Soaking also reduces tannins and polyphenols. Tannins are a subclass of polyphenols, and polyphenols are compounds found in some fruits, veggies, grains, beans, and nuts. These two compounds with funny names are what give your coffee that bitter taste. And while polyphenols are a source of antioxidants, they bind to positively charged minerals and proteins, making them unavailable for absorption. When we soak prior to cooking or eating, we reduce the levels of polyphenols and tannins and we enhance the body’s ability to absorb minerals like iron, zinc, and calcium, as well as proteins found in lentils, peas, and chickpeas.
Soaking reduces enzyme inhibitors. Legumes contain factors that are anti nutritional that bind to beneficial enzymes and when we soak legumes, we decrease these factors so that the beneficial enzymes can be absorbed.
When you soak your grains, you will see a reduction in side effects such as bloating and gas. Beans contain oligosaccharide compounds which cause all of these uncomfortable consequences, and because unfortunately we only have one stomach, we cannot break down oligosaccharides due to a lack of an enzyme in the small intestine. This causes the bacteria in the large intestine to use the undigested oligosaccharides, which produce bloating and gas. Soaking your beans before cooking them reduces the degree of bloating and discomfort because it breaks them down.
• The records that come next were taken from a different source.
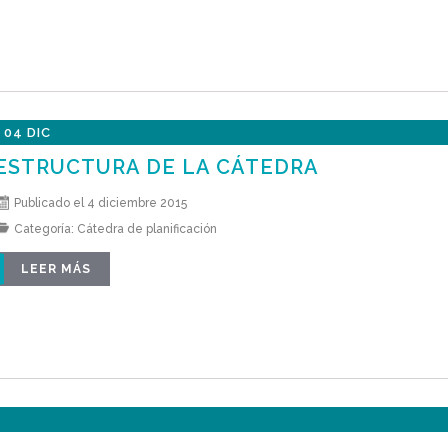
04 DIC
ESTRUCTURA DE LA CÁTEDRA
Publicado el 4 diciembre 2015
Categoría:
Cátedra de planificación
LEER MÁS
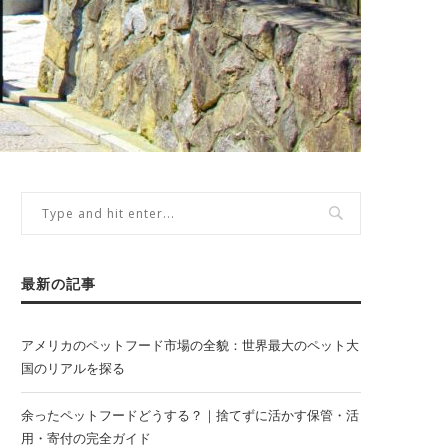
最新の記事
アメリカのペットフード市場の全貌：世界最大のペット大
国のリアルを探る
余ったペットフードどうする？｜捨てずに活かす保管・活
用・寄付の完全ガイド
It’s important to note, however, that if you are truly intolerant to legumes, grains, or nuts, soaking them might not help a whole lot. But if these foods are in your diet constantly, you might benefit from incorporating this practice in your meal prep. How you ask, well, its as easy as poring water over the beans, grains or nuts that you want to cook or eat for a minimum of 2 hours and up to 24 hours and rinse afterwards. If you’re feeling a little extra and want to seriously neutralize your beans, grains and legumes, add a couple of tablespoons of apple cider vinegar or lemon juice to the water, just make sure you rinse them out before cooking!
While it can sound overwhelming, it’s such an easy way to increase nutrition and decrease digestive issues and we are BIG fans of little-to-no-effort required health tips. If you meal prep on Sundays, you can easily toss your grains into a bowl of water and cook them as always the following day. Otherwise, take out the grains when you take out your protein to thaw and throw them in water then. Don’t make it complicated!